While Otis Dozier was developing a semi realistic style that would earn him a place among the Dallas Nine as one of the greatest of all Texas regionalist artists, he was also teaching a most unlikely pupil and the result would change the face of art in America. Thomas Hart Benton was that pupil. Benton was born in 1889 in a small town in Missouri, but that didn’t stop him from getting a world class education in art.
He studied at the Art Institute of Chicago and in Paris, France, before settling in the early 1920s in New York City to begin his career. This was a strange move for an artist who described himself as the “enemy of modernism”, the style that had dominated Western art since French impressionism. Most serious New York artists were modernists, drawing impression from art stretching as far back as the 1886 exhibition of 300 works by Monet, Degas, Manet, Pissarro and many other French impressionists.
Benton, though, was interested in portraying the everyday life of farmers, laborers in the American landscape. He did so in a very dramatic style, but with plenty of realism to make sure his art was accessible to the people he portrayed. Benton spent as much time as he could, crisscrossing the American Midwest, sketching and painting the occasional public mural, which he would do much more later on.

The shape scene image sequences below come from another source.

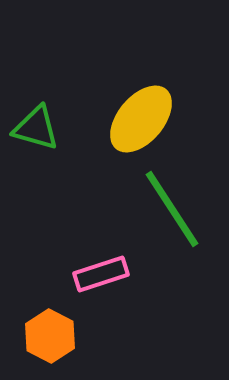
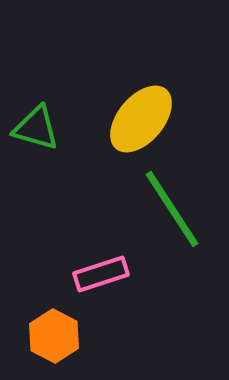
orange hexagon: moved 4 px right
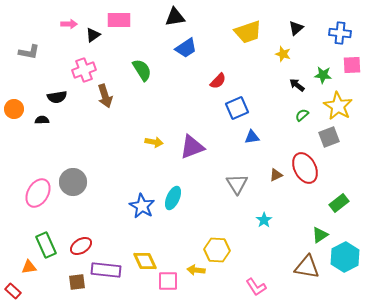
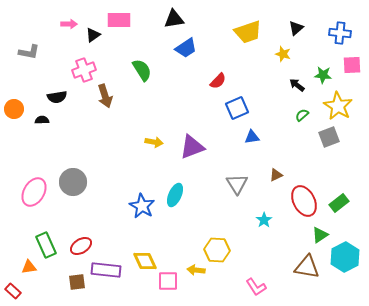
black triangle at (175, 17): moved 1 px left, 2 px down
red ellipse at (305, 168): moved 1 px left, 33 px down
pink ellipse at (38, 193): moved 4 px left, 1 px up
cyan ellipse at (173, 198): moved 2 px right, 3 px up
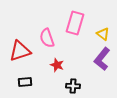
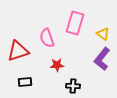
red triangle: moved 2 px left
red star: rotated 24 degrees counterclockwise
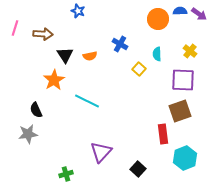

When he was in New York, he taught at the Art Student League, the most influential art school at the time. One of his students was an intense but chronically inebriated young man from Wyoming named Jackson Pollock. Early on, Pollock was a mediocre artist at best. Under Benton’s tutelage, he matured as an artist, even though he once claimed Benton gave him something to rebel against.
Whatever the nature of their relationship, Pollock and his drip paintings were featured in Life magazine in 1949. He was officially America’s first artist celebrity. Pollock’s work and that of his peers who made up the New York school, became known as Abstract Expressionism, which was one of the major art movements of the 20th century. Look for the silkscreen by James Brooks in the gallery titled Concord.
He was an abstract expressionist and friends with Jackson Pollock and his wife, Lee Krasner. In ten short years, a major shift in the focus of art occurred in the United States. And even earlier in Great Britain, artists moved away from the emotional nature of abstract expressionism in favor of a coolly ambivalent style. They adopted hands off processes like silk-screening to separate their work as far as possible from the deeply personal paintings created by members of the New York School. For subject matter they looked at everyday images from graphic art sources like comics and advertisements. Their art became known as pop art short for popular art. The importance of their collective vision cannot be overestimated. It marked the end of modern art and ushered in what is now called postmodernism. The galleries full of their work look for prints by Robert Rauschenberg, Roy Lichtenstein, James Rosenquist, Andy Warhol and Edward Ruscha.